-------- Dataset entries --------

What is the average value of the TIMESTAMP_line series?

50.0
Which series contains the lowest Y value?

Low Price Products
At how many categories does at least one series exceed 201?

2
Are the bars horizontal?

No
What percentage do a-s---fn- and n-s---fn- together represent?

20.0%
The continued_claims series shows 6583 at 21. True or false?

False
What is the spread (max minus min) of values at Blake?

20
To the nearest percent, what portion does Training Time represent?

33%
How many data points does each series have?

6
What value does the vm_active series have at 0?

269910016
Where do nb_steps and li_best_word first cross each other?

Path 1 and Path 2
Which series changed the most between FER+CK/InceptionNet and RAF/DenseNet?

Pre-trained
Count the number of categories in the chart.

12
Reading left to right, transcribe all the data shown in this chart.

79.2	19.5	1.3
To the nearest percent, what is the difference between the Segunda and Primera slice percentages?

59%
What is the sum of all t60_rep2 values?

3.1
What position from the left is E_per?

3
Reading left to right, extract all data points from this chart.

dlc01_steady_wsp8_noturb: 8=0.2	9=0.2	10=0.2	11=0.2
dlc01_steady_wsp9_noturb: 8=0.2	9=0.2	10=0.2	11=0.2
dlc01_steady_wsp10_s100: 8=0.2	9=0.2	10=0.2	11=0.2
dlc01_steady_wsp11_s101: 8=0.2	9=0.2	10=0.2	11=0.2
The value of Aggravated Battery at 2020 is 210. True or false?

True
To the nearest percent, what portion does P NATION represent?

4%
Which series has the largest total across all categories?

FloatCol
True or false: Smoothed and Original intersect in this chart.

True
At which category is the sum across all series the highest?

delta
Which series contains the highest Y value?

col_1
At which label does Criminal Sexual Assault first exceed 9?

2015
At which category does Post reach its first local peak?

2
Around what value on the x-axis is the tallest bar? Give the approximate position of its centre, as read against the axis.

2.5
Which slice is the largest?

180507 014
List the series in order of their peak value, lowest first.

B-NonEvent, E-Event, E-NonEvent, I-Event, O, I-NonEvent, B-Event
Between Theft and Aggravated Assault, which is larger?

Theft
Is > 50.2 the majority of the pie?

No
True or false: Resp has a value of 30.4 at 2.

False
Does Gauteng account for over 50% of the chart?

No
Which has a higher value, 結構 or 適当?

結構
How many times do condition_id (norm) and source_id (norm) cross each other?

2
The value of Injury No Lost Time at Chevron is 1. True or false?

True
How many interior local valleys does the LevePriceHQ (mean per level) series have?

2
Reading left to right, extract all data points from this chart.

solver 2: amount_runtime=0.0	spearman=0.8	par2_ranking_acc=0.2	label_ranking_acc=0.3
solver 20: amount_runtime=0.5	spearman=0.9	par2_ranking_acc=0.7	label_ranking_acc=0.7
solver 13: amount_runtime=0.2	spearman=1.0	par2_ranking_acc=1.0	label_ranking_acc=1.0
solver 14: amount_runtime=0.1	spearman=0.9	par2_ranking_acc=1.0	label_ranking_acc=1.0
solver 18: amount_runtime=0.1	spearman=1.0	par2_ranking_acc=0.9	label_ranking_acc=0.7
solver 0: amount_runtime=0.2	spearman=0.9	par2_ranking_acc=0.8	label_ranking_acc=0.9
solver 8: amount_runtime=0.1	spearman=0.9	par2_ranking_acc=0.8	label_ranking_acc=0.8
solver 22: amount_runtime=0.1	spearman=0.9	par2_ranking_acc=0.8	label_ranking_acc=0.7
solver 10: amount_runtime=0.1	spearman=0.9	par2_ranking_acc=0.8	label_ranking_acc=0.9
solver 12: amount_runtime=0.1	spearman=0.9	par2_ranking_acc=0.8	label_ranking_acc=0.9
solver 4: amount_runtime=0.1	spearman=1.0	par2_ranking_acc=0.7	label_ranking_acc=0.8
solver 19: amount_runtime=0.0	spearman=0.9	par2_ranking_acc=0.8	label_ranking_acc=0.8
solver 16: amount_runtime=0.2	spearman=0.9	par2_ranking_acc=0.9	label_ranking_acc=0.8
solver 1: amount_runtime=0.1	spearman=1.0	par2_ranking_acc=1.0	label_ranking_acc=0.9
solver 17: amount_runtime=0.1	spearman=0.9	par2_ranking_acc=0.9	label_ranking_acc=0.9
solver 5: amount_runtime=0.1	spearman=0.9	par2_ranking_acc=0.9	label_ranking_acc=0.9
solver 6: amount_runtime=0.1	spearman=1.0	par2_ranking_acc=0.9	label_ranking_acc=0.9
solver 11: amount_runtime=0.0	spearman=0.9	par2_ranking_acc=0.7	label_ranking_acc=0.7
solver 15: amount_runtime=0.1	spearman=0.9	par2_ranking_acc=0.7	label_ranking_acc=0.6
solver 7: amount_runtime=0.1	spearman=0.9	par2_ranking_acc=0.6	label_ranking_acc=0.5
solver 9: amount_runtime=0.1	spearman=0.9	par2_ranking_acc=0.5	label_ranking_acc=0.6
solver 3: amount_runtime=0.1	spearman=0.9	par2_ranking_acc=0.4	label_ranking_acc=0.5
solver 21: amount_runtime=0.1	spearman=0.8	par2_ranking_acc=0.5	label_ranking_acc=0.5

--------

#### [Task requirements]
Can you retype all of the items above, character for character, without leaving any out?

#### [Written response]
What is the average value of the TIMESTAMP_line series?

50.0
Which series contains the lowest Y value?

Low Price Products
At how many categories does at least one series exceed 201?

2
Are the bars horizontal?

No
What percentage do a-s---fn- and n-s---fn- together represent?

20.0%
The continued_claims series shows 6583 at 21. True or false?

False
What is the spread (max minus min) of values at Blake?

20
To the nearest percent, what portion does Training Time represent?

33%
How many data points does each series have?

6
What value does the vm_active series have at 0?

269910016
Where do nb_steps and li_best_word first cross each other?

Path 1 and Path 2
Which series changed the most between FER+CK/InceptionNet and RAF/DenseNet?

Pre-trained
Count the number of categories in the chart.

12
Reading left to right, transcribe all the data shown in this chart.

79.2	19.5	1.3
To the nearest percent, what is the difference between the Segunda and Primera slice percentages?

59%
What is the sum of all t60_rep2 values?

3.1
What position from the left is E_per?

3
Reading left to right, extract all data points from this chart.

dlc01_steady_wsp8_noturb: 8=0.2	9=0.2	10=0.2	11=0.2
dlc01_steady_wsp9_noturb: 8=0.2	9=0.2	10=0.2	11=0.2
dlc01_steady_wsp10_s100: 8=0.2	9=0.2	10=0.2	11=0.2
dlc01_steady_wsp11_s101: 8=0.2	9=0.2	10=0.2	11=0.2
The value of Aggravated Battery at 2020 is 210. True or false?

True
To the nearest percent, what portion does P NATION represent?

4%
Which series has the largest total across all categories?

FloatCol
True or false: Smoothed and Original intersect in this chart.

True
At which category is the sum across all series the highest?

delta
Which series contains the highest Y value?

col_1
At which label does Criminal Sexual Assault first exceed 9?

2015
At which category does Post reach its first local peak?

2
Around what value on the x-axis is the tallest bar? Give the approximate position of its centre, as read against the axis.

2.5
Which slice is the largest?

180507 014
List the series in order of their peak value, lowest first.

B-NonEvent, E-Event, E-NonEvent, I-Event, O, I-NonEvent, B-Event
Between Theft and Aggravated Assault, which is larger?

Theft
Is > 50.2 the majority of the pie?

No
True or false: Resp has a value of 30.4 at 2.

False
Does Gauteng account for over 50% of the chart?

No
Which has a higher value, 結構 or 適当?

結構
How many times do condition_id (norm) and source_id (norm) cross each other?

2
The value of Injury No Lost Time at Chevron is 1. True or false?

True
How many interior local valleys does the LevePriceHQ (mean per level) series have?

2
Reading left to right, extract all data points from this chart.

solver 2: amount_runtime=0.0	spearman=0.8	par2_ranking_acc=0.2	label_ranking_acc=0.3
solver 20: amount_runtime=0.5	spearman=0.9	par2_ranking_acc=0.7	label_ranking_acc=0.7
solver 13: amount_runtime=0.2	spearman=1.0	par2_ranking_acc=1.0	label_ranking_acc=1.0
solver 14: amount_runtime=0.1	spearman=0.9	par2_ranking_acc=1.0	label_ranking_acc=1.0
solver 18: amount_runtime=0.1	spearman=1.0	par2_ranking_acc=0.9	label_ranking_acc=0.7
solver 0: amount_runtime=0.2	spearman=0.9	par2_ranking_acc=0.8	label_ranking_acc=0.9
solver 8: amount_runtime=0.1	spearman=0.9	par2_ranking_acc=0.8	label_ranking_acc=0.8
solver 22: amount_runtime=0.1	spearman=0.9	par2_ranking_acc=0.8	label_ranking_acc=0.7
solver 10: amount_runtime=0.1	spearman=0.9	par2_ranking_acc=0.8	label_ranking_acc=0.9
solver 12: amount_runtime=0.1	spearman=0.9	par2_ranking_acc=0.8	label_ranking_acc=0.9
solver 4: amount_runtime=0.1	spearman=1.0	par2_ranking_acc=0.7	label_ranking_acc=0.8
solver 19: amount_runtime=0.0	spearman=0.9	par2_ranking_acc=0.8	label_ranking_acc=0.8
solver 16: amount_runtime=0.2	spearman=0.9	par2_ranking_acc=0.9	label_ranking_acc=0.8
solver 1: amount_runtime=0.1	spearman=1.0	par2_ranking_acc=1.0	label_ranking_acc=0.9
solver 17: amount_runtime=0.1	spearman=0.9	par2_ranking_acc=0.9	label_ranking_acc=0.9
solver 5: amount_runtime=0.1	spearman=0.9	par2_ranking_acc=0.9	label_ranking_acc=0.9
solver 6: amount_runtime=0.1	spearman=1.0	par2_ranking_acc=0.9	label_ranking_acc=0.9
solver 11: amount_runtime=0.0	spearman=0.9	par2_ranking_acc=0.7	label_ranking_acc=0.7
solver 15: amount_runtime=0.1	spearman=0.9	par2_ranking_acc=0.7	label_ranking_acc=0.6
solver 7: amount_runtime=0.1	spearman=0.9	par2_ranking_acc=0.6	label_ranking_acc=0.5
solver 9: amount_runtime=0.1	spearman=0.9	par2_ranking_acc=0.5	label_ranking_acc=0.6
solver 3: amount_runtime=0.1	spearman=0.9	par2_ranking_acc=0.4	label_ranking_acc=0.5
solver 21: amount_runtime=0.1	spearman=0.8	par2_ranking_acc=0.5	label_ranking_acc=0.5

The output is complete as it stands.